## Task to complete
Would you give the number of lines below in which the string "developer" appears? Nothing else is needed.

## Saved data entries
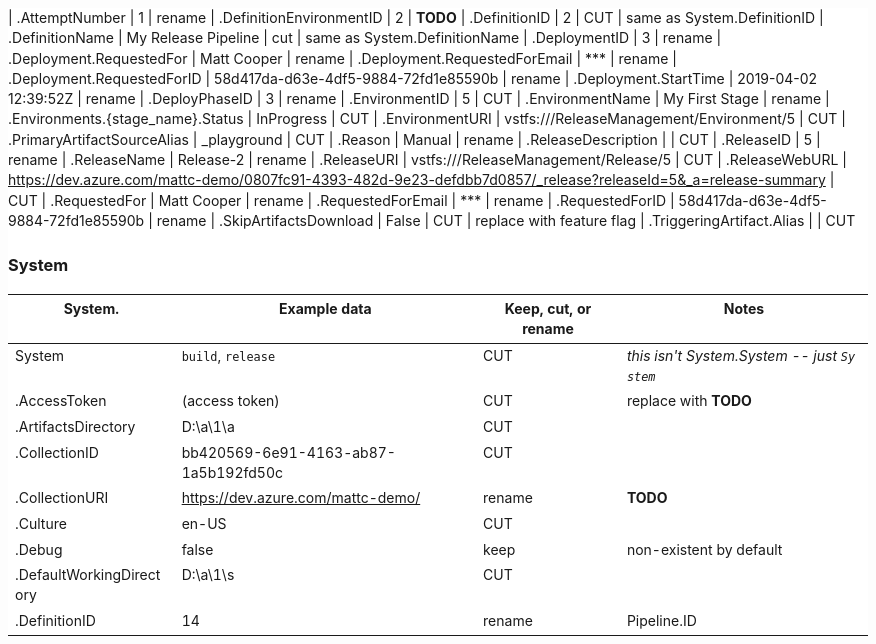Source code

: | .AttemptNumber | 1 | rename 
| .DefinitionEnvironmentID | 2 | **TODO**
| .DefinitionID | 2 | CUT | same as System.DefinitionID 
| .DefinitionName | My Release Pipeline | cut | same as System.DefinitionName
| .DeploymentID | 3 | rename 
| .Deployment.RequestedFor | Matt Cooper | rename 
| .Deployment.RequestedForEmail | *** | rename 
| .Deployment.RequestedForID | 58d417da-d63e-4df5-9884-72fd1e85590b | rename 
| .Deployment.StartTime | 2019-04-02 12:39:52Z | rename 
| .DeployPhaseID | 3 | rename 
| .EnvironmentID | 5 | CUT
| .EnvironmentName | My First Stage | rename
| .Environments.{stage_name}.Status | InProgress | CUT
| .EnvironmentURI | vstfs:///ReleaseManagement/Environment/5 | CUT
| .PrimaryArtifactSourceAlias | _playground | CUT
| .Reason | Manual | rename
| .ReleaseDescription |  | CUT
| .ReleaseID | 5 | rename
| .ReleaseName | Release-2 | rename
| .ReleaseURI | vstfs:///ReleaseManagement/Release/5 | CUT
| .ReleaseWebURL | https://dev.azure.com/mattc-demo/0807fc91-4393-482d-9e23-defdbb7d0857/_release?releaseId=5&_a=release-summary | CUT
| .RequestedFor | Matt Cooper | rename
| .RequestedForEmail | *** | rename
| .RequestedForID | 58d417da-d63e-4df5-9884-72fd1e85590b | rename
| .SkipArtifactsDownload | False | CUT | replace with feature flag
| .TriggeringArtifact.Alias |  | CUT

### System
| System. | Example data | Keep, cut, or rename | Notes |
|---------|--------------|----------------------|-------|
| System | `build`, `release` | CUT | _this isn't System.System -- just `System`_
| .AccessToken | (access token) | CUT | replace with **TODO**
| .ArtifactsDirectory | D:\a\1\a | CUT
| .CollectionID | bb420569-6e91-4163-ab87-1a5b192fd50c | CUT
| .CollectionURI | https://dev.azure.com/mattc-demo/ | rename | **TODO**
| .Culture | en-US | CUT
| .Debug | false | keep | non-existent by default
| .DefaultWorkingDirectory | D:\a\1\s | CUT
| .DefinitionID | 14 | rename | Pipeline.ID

* * *

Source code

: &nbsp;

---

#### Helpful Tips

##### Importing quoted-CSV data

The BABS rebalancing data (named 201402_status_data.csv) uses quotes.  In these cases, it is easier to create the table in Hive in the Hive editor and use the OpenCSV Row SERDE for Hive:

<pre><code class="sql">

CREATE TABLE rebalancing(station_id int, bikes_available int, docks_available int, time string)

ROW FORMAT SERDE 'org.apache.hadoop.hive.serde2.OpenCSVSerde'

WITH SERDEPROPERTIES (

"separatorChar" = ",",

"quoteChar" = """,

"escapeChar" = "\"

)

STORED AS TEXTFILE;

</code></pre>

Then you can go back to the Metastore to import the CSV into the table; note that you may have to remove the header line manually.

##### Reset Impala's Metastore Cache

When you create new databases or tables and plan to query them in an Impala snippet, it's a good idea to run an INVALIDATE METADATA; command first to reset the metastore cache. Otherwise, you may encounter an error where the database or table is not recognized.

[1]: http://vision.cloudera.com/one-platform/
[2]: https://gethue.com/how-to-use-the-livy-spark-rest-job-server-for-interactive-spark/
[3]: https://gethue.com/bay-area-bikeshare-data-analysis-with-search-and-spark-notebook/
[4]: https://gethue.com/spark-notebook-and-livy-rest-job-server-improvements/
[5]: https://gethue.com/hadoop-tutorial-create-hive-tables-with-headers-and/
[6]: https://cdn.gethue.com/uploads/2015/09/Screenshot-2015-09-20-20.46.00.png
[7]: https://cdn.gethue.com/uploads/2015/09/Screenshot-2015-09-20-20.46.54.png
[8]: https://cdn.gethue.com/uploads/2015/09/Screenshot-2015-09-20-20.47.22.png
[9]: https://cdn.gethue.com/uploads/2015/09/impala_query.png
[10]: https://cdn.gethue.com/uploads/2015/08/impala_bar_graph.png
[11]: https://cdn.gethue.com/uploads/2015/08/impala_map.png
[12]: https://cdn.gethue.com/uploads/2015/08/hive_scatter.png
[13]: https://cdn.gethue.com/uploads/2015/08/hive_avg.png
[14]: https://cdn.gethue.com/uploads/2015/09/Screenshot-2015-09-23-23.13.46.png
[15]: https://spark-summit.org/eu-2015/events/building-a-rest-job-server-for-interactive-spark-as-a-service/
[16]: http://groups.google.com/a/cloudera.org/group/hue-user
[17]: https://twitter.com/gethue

---

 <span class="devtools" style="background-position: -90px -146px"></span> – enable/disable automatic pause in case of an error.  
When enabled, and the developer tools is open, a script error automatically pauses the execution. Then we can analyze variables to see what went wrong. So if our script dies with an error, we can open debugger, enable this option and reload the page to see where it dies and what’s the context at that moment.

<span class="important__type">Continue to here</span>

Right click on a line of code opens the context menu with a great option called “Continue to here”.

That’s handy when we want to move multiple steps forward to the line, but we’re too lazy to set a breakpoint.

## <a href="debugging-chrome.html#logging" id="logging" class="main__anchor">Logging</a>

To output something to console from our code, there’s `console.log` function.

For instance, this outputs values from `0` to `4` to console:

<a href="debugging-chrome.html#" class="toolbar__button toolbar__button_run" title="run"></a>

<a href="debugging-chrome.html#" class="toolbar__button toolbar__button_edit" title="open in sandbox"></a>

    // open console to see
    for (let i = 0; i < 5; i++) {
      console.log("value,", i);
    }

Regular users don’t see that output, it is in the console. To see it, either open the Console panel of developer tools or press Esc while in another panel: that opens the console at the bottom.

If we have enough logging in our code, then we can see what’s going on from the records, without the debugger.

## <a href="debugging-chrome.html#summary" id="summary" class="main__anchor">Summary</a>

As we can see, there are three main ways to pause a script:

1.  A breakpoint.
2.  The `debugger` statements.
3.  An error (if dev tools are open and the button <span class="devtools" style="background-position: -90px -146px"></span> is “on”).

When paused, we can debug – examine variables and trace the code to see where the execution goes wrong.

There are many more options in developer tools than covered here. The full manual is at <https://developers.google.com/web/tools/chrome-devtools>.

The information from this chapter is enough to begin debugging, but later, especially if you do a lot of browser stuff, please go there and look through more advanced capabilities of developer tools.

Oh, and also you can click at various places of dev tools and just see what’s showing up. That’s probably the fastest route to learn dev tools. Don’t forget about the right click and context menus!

## Response to this exercise
4